A systematic review and meta-analysis published in JAMA Network Open reveals a low rate of cardiovascular adverse events (CVAEs) and myocarditis in patients treated with immune checkpoint inhibitors (ICIs). The study, encompassing 83,315 patients from 589 trials, underscores the importance of monitoring and management strategies for these potential complications.
Incidence of CVAEs and Myocarditis
The meta-analysis indicated that the incidence of CVAEs induced by anti-programmed cell death 1 (PD-1) and/or programmed cell death ligand 1 (PD-L1) inhibitors was 0.80% (95% CI, 0%-1.66%). Notably, cemiplimab was associated with a higher risk for CVAEs compared to other compounds. The incidence of CVAEs after treatment with ipilimumab was 1.07% (95% CI, 0%-2.58%).

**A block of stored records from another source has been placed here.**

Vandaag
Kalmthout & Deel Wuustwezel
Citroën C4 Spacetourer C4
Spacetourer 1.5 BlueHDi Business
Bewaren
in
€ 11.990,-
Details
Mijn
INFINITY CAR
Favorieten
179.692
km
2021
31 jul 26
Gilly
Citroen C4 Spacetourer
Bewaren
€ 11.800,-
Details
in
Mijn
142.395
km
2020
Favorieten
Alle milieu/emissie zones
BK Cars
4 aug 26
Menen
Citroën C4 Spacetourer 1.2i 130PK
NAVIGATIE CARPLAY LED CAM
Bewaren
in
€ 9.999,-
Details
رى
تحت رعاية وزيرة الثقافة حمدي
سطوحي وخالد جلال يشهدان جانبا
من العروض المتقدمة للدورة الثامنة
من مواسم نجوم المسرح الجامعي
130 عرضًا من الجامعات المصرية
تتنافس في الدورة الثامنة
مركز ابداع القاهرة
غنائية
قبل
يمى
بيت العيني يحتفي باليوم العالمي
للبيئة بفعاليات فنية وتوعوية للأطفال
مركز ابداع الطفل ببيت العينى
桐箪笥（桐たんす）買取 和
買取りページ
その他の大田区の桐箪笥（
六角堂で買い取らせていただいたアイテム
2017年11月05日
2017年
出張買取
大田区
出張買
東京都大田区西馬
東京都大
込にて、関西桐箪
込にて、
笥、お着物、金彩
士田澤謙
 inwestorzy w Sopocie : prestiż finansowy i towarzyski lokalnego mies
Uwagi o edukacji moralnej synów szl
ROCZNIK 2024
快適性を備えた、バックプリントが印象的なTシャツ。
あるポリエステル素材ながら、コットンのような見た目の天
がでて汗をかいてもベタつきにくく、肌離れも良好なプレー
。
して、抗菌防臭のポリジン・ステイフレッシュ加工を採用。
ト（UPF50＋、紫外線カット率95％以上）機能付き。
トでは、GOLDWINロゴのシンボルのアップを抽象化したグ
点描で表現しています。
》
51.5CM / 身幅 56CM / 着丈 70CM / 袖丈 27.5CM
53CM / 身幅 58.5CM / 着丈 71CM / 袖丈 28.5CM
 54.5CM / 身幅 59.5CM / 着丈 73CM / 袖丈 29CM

While the incidence of myocarditis was significantly higher after treatment with dual ICIs, the incidence of CVAEs was not higher with ICI combination with chemotherapy, dual ICIs, or tyrosine kinase inhibitors. This suggests that specific combinations may elevate the risk of myocarditis, warranting careful consideration in treatment planning.
Management and Mortality
The study highlighted a significant gap in evidence-based monitoring and treatment strategies for myocarditis induced by ICIs. Mortality associated with myocarditis was observed in 83 of 220 patients (37.7%). Prospective data from 40 patients with myocarditis suggested that systematic screening for respiratory muscle involvement, active ventilation, prompt use of abatacept, and the addition of ruxolitinib may decrease mortality rates related to myocarditis.
Study Details and Limitations
The researchers conducted two separate analyses: one focusing on phase 1 to 4 trials involving adults with malignant neoplasms treated with ICIs, and another including retrospective analyses and case reports on the clinical manifestations and treatment of ICI-induced CVAEs. The primary outcome was the incidence of CVAEs in clinical trials with ICIs and ICI combination therapies. For the second study, the focus was on evidence supporting specific management strategies to potentially decrease the mortality rate of myocarditis.
Limitations of the study include the lack of individual patient-level meta-analyses and the reliance on treatment-related adverse event reporting, which limited the examination of cardiac parameters.
Expert Commentary
"Early recognition, ICI therapy cessation, prompt initiation of corticosteroid therapy, and escalation of therapy are all crucial elements for achieving optimal outcomes," the study authors emphasized. They also noted the absence of established monitoring strategies and the reliance on anecdotal evidence for treating corticosteroid-refractory ICI-induced myocarditis, calling for prospective clinical trials and treatment registries.